Some women are getting a placebo instead of a vaccine. This is so researchers can determine whether or not there’s benefits in getting the inoculation.

If the researchers find that the vaccine works, it could mean people who would’ve had a reoccurrence of cancer remain fully cancer-free, or cancer-free for a longer period of time.

Tiersten points out this is just one part of a growing immunotherapy field that’s already changing how doctors and patients battle cancer.

Other drugs called “checkpoint inhibitors” — which take “the brakes” off the immune system — have already been approved to treat some cancers, such as lung cancer.

Now with the vaccine trial, Tiersten and her patients hope to prove that manipulating the immune system to fight cancer with a vaccine will save lives.

Tiersten and her team will do this by “vaccinating patients with a very small amount of a protein that’s expressed on these cells, and then allowing the patient’s own immune system to find any microscopic cells that the chemotherapy or other therapies may have missed, and thereby reduce the risk of occurrence,” she said.

The patients who sign up

The trial will include about 300 patients.

It’s ongoing and scheduled to end in 2020.

It’s not yet clear if the vaccine will be successful enough that patients outside of the trial could get the vaccine in the future.

However, one of Tiersten’s patients said that she knew immediately she wanted to be a part of the study.

Norma, a lawyer in New York City, wasn’t worried about taking part in an experimental trial after receiving a diagnosis of stage 3 breast cancer last year.

For me, it was never even an option or question if I would do it,” she told Healthline.

Norma, who didn’t wish to have her last name used, said she was determined to do everything she could to stay cancer-free, in part because of her 10-year-old son.

“I really wanted to have the opportunity to take this drug and to be part of this trial,” Norma, 49, said. “When you’re fighting and fighting with everything you have… you got to do everything you can.”

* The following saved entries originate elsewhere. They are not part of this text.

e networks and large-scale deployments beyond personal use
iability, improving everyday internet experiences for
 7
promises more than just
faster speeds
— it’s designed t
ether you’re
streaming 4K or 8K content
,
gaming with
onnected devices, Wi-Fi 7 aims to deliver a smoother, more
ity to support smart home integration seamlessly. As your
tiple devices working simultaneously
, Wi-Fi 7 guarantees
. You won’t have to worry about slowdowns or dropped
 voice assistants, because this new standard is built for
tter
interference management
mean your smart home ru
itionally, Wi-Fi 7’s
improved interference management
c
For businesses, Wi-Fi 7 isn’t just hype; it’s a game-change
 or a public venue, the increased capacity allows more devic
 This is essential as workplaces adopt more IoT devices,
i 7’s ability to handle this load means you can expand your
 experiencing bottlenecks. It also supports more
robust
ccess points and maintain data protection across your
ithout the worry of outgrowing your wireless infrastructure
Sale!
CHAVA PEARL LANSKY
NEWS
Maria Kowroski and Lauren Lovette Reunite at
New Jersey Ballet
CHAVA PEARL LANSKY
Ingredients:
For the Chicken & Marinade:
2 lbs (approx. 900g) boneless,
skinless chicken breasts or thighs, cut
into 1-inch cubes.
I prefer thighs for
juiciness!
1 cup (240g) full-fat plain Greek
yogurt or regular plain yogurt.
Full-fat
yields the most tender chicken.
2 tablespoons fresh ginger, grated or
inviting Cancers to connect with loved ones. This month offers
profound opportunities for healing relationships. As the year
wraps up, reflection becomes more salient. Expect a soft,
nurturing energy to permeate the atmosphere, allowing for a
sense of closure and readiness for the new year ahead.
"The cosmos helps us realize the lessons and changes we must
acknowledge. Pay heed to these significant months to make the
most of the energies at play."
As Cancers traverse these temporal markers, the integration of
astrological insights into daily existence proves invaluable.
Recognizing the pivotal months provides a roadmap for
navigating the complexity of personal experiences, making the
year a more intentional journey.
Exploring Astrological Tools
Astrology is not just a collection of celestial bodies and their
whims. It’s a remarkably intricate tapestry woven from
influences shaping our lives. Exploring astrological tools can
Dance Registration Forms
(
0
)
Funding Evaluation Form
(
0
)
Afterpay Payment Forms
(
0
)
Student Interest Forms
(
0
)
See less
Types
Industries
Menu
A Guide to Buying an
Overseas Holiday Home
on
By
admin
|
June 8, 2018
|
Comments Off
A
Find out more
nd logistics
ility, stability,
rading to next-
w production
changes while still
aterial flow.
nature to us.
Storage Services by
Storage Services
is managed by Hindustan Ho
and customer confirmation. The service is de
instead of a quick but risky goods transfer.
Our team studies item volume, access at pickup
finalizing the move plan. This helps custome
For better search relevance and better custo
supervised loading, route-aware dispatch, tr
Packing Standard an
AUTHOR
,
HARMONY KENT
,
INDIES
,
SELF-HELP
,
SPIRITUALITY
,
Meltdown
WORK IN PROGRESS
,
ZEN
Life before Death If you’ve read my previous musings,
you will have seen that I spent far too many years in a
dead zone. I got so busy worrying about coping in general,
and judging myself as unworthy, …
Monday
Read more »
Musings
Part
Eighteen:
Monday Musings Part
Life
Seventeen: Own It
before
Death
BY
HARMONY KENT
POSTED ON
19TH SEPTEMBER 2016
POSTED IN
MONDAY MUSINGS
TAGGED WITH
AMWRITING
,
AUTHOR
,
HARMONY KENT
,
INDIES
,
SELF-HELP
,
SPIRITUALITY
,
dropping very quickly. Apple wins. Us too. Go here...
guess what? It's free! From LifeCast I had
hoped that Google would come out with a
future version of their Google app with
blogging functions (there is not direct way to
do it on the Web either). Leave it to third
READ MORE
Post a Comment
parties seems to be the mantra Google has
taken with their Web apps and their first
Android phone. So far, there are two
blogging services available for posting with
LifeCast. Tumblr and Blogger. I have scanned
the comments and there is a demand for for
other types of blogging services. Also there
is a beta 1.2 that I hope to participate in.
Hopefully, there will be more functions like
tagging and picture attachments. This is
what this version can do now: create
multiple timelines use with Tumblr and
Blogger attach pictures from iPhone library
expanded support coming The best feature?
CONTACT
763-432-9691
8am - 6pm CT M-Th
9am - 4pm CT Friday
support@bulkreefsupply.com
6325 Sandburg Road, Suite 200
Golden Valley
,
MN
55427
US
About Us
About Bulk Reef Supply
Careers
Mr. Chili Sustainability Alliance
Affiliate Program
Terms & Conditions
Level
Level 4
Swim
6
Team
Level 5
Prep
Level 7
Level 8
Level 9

Louise Mimicopoulos, a senior vice president of merchandising and accessories at Ralph Lauren, is in remission after receiving a diagnosis of stage 3 breast cancer.

She wanted to be a part of the study to help other women in the future.

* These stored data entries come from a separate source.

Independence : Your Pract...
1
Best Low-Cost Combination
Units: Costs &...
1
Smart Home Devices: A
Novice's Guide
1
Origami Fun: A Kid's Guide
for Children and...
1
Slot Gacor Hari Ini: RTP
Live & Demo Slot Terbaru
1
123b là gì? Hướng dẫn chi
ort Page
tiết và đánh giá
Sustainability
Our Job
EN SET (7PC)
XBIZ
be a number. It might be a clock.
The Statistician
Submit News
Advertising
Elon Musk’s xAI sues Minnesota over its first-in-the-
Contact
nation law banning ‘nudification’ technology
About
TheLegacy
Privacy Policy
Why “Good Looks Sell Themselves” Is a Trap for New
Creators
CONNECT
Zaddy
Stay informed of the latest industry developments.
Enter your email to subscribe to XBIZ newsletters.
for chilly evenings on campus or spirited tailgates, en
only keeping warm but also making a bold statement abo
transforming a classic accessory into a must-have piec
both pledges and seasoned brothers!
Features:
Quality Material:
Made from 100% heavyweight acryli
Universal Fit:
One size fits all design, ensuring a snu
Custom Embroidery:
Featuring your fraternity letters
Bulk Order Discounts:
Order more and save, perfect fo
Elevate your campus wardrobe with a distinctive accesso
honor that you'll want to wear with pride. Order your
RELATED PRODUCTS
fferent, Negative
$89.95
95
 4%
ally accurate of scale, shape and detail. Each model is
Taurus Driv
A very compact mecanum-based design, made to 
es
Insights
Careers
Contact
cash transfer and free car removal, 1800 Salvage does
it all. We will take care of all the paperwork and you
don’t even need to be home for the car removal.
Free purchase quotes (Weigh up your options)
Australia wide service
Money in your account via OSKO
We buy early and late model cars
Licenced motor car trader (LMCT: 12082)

“Somewhere I can help someone else down the road,” she said. “It had nothing to do with myself. It really was to hopefully help someone else.”

Other immunotherapy experimental treatments have sometimes resulted in dangerous side effects with the immune system attacking important systems in the body. But Tiersten said the only side effects they’ve seen so far in this study is some redness and irritation around the site where the shots were administered.

Both Norma and Mimicopoulos said they had some irritation from the vaccine.

How breakthroughs have helped patients

Dr. Melissa Fana, chief of breast surgery at Southside Hospital in Bay Shore, New York, said the trial shows how far the medical field has come in understanding and treating breast cancer.

“I’m not surprised at the ongoing trial, or even that it may be possibly promising,” she said. “We’ve had a breakthrough in breast cancer understanding, which is guiding treatment in the last decade.”

Fana said doctors now understand much more about the biology of the tumor. Knowing this is key in treating it effectively.

In the past, she said, doctors thought the cancer’s size and the aggressiveness of treatment — including surgeries like radical mastectomies — determined the patient’s outcome.

Fana explained that new research has shown some small tumors should be dealt with aggressively and with chemotherapy. Other larger tumors may be slow-growing. They can be effectively treated with other less invasive treatments.

As a result of this research, doctors have been able to target different kinds of breast cancer with different drugs that are more effective and often have less side effects for the patient.

“Cancer is an ugly word. It’s intimidating and scary, but what it is essentially is an abnormal cell, a cell that’s lost its internal clock,” Fana said. “[If we can start learning] how we can make it sensitive to therapy… then we are more effective at treating the breast cancer.”